Even this blog post is an example of this. I’ve gone back into my previous entries on writing to see if I’m repeating myself — I’m sure I am to some degree. I’ve looked at other writers’ Twitter accounts to see how far off I am — not all writers are the same, after all. I’ve been distracted by Discord, Facebook, the traffic outside, the sound of the TV in the flat’s main room. I’m thinking about my phone interview in half an hour. I’m thinking about Mad Max Fury Road, and Dungeons & Dragons, and…

Well, you get the idea.

If I were trying to finally put some damn words into the manuscript that’s been very patiently waiting for me to finish it, it’d be even worse.
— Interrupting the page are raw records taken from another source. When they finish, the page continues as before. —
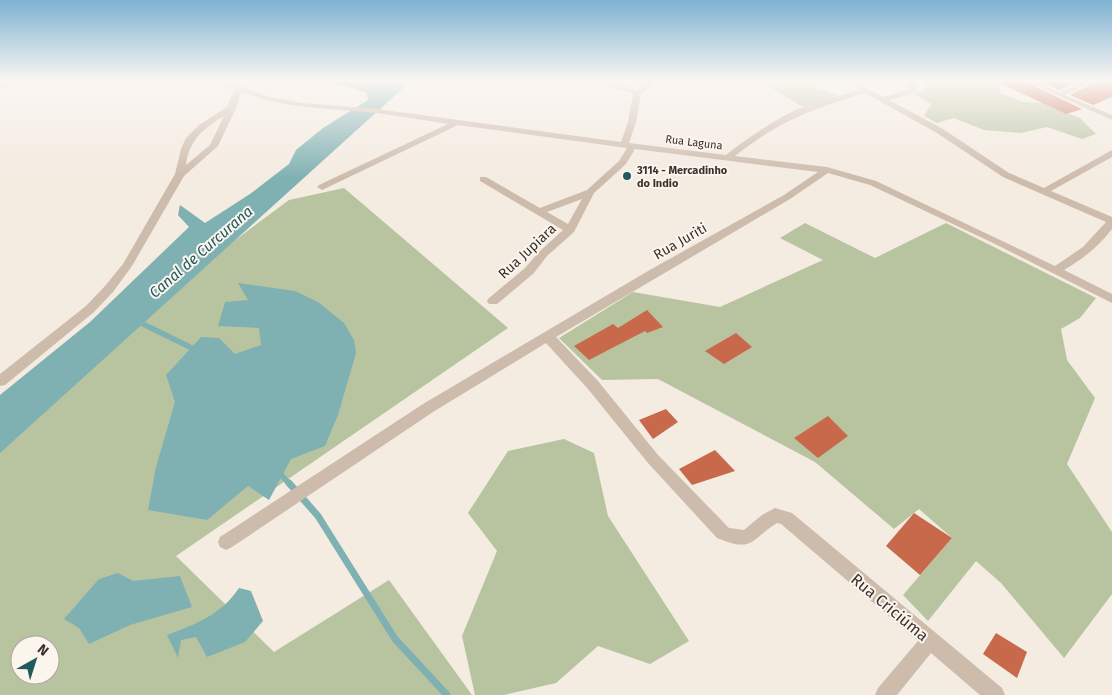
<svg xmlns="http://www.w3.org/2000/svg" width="1112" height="695" viewBox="0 0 1112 695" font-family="'Fira Sans',sans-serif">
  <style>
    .green { fill: #b8c4a0; fill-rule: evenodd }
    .water { fill: #7fb0b2 }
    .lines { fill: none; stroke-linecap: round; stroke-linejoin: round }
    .stream-far1 { stroke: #7fb0b2; stroke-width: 5.5 }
    .stream { stroke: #7fb0b2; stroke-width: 7 }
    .building { fill: #c8694b }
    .street { fill: #cdbbac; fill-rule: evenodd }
    .poi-dot { fill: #1f5a5e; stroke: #fbf5ee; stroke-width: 2 }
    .labels { text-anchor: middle; stroke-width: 4; stroke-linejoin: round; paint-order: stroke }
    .far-street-label { font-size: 11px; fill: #3b302b; stroke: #fbf5ee }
    .far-poi-label { font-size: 11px; font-weight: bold; fill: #3b302b; stroke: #fbf5ee; text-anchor: start }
    .street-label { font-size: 14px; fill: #3b302b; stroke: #fbf5ee }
    .water-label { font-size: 15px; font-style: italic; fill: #1f5a5e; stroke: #fbf5ee }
    .near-street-label { font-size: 16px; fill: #3b302b; stroke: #fbf5ee }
  </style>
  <rect width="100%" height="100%" fill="#f4ebe1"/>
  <g class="green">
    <polygon points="760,81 827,81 812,87 837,95 803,107"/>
    <polygon points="920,81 991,81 1001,88 1000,93 1023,102 1042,103 1080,118 1096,134 1082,139 1047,127 1021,133 984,130 954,118 937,123 924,116 931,104 915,94 928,86"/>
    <path d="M 344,188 L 508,328 L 176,556 L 274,652 L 389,580 L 472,695 L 0,695 L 0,451 L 234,241 L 289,200 ZM 20,645 L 50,645 L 50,675 L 20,675 Z"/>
    <polygon points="805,223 875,258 946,223 1096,298 1080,318 1061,329 1067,360 1095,398 1067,464 1112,532 1112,594 1064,658 1001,583 976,561 928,621 903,595 952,538 919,509 894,529 815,462 658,379 602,380 559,338 633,292 720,307 823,260 780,238"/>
    <polygon points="564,439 594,453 608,516 689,641 650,664 598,646 556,683 504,695 475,695 462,636 497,551 468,513 508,451"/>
  </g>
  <g class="water">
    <polygon points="328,81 411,81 0,453 0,395 90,322 189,227 178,215 180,205 205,223 250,194 289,164 296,150 323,128 368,100 367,93"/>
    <polygon points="238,283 295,291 318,302 344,323 354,340 356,353 338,415 325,446 291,459 269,500 248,486 207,520 148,510 156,467 175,402 166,375 201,337 219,338 235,354 261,345 259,328 218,326 225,302 248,300"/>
    <polygon points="118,573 133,581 180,576 192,607 130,625 89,644 79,628 64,619 99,579"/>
    <path d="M 239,588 L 251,591 L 263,621 L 245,642 L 207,657 L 196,637 L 181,640 L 178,658 L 167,635 C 196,624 221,615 239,588 Z"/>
  </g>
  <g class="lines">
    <g class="stream-far1">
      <polyline points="139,322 196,350"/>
      <polyline points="278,471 290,485"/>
    </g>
    <polyline class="stream" points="289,483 318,516 395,639 447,695"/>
  </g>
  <g class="building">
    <polygon points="995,81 1023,81 1082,109 1066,114"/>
    <polygon points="1040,81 1079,81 1059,90"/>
    <polygon points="1097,81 1112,81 1112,97 1093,105 1070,95"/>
    <polygon points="647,310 663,327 647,333 645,331 589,360 574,346 613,324 618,328"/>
    <polygon points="736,333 752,347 724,364 705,351"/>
    <polygon points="666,409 678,422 653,439 639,420"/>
    <polygon points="828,416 848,436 818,458 794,438"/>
    <polygon points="715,450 735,471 692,485 679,469"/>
    <polygon points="914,513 952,538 920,575 886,546"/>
    <polygon points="996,633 1027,652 1017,678 983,654"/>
  </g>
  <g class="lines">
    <g class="street">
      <polygon points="9,81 21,81 0,88 0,84"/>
      <path d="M 217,81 L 228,81 L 269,97 L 302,103 L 377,109 L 621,142 L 628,122 L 633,94 L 596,81 L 608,81 L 636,90 L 650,81 L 658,81 L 641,94 L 636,122 L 629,143 L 726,155 C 752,135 779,116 810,104 C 826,98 843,95 859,90 L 845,81 L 854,81 L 883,97 L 910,89 L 905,81 L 913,81 L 917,85 L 917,92 L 889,100 L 943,129 L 1009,173 L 1044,188 L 1112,150 L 1112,157 L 1051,191 L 1112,217 L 1112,229 C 1099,246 1083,259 1064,270 L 1112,294 L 1112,303 L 991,242 L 870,185 L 828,173 L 790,199 L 556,337 L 598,381 L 658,455 L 729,528 L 744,530 L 762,515 L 775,508 L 792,513 L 1002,688 L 1005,695 L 980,695 L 931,653 L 897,695 L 875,695 L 878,688 L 918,641 L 781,524 L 777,523 C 750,540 753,553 717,538 L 648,463 L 588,389 L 546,343 L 433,412 L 232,547 L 226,550 L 220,547 L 218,542 L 220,537 L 423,404 L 648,271 L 784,195 L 818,172 L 635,149 L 626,164 L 594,193 L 574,232 L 547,256 L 533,274 L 497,304 L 489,304 L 487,301 L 489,298 L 525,268 L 539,252 L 563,230 L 480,181 L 480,177 L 486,177 L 540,208 L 587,190 L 619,161 L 627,148 L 458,125 L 322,190 L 317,187 L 319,185 L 448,124 C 424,120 400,116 376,113 C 330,108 285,109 241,92 L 236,108 L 218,146 L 184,176 L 132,266 L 113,292 L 94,312 L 5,385 L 0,386 L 0,374 L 86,306 L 105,286 L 123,264 L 175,174 L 181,149 L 186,138 L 199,125 L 227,107 L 234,89 ZM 865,93 L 937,133 L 1003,177 L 1106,222 L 1083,247 L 1055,266 L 876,181 L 827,167 L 735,156 C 779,121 812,109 865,93 ZM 224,116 L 210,145 L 186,165 C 189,140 204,128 224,116 ZM 582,199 L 568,224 L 547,212 Z"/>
      <polygon points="1025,81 1035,81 1059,92 1085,81 1095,81 1065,95 1112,115 1112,120"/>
    </g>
  </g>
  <linearGradient id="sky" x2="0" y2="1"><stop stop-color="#7eb2d2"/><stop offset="0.45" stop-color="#faf6f2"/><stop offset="1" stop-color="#faf6f2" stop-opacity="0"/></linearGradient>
  <rect width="1112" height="179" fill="url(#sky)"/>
  <circle class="poi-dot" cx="627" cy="176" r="5"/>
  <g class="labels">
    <g class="far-street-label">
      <text transform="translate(694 142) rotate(7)" y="4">Rua Laguna</text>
    </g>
    <g class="far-poi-label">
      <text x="637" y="174">3114 - Mercadinho<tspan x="637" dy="13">do Indio</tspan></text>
    </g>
    <g class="street-label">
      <text transform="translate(680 241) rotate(-30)" y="5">Rua Juriti</text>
      <text transform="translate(527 251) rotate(-43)" y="5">Rua Jupiara</text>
    </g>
    <g class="water-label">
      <text transform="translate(201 252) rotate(-41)" y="5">Canal de Curcurana</text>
    </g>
    <g class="near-street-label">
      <text transform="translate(890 607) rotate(40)" y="6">Rua Criciúma</text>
    </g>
  </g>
  <g transform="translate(35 660) rotate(39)"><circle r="24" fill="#fbf5ee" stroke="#aea6a0"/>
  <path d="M0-4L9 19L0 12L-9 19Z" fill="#1f5a5e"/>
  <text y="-8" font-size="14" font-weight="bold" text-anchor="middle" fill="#3b302b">N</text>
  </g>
</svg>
If I weren’t sitting in a place free of most distractions, save perhaps for some good mood music, I’d be getting nothing done and I’d end up frustrated over that. I know I can close my distractions as easily as I can open them. I try to do so whenever I need to get something like this done, let alone laying out hundreds of new words in a story I need to finish. In one particular case, there’s a definite need there, and despite its lengthy gestation period, I think this novel is becoming more relevant as time goes on, not less.

But that’s literally a story for another day.

With the weather in Seattle being its more temperate summer days of late, days of mild temperatures and little precipitation, going to a library for a few hours seems like a likely prospect until I secure more steady dayjob work. The challenge for me is making the time and devoting the energy to do so. Job searches are soul-crushing, heart-eroding, mind-grating things, and I think this is the longest one I’ve been on. I can’t yet sustain myself on writing alone, and the competition for freelance work is just as breakneck as it is for salaried positions, if not moreso. I’m not giving up, but I’m also reminding myself that I still want to write, need to write, and the only way to do it is, to use an old metaphor, “sit down at a typewriter and bleed.”

I’m going to be working to find the right time, and go to the right place, to do just that.

Don’t worry, I’ll clean up afterwards.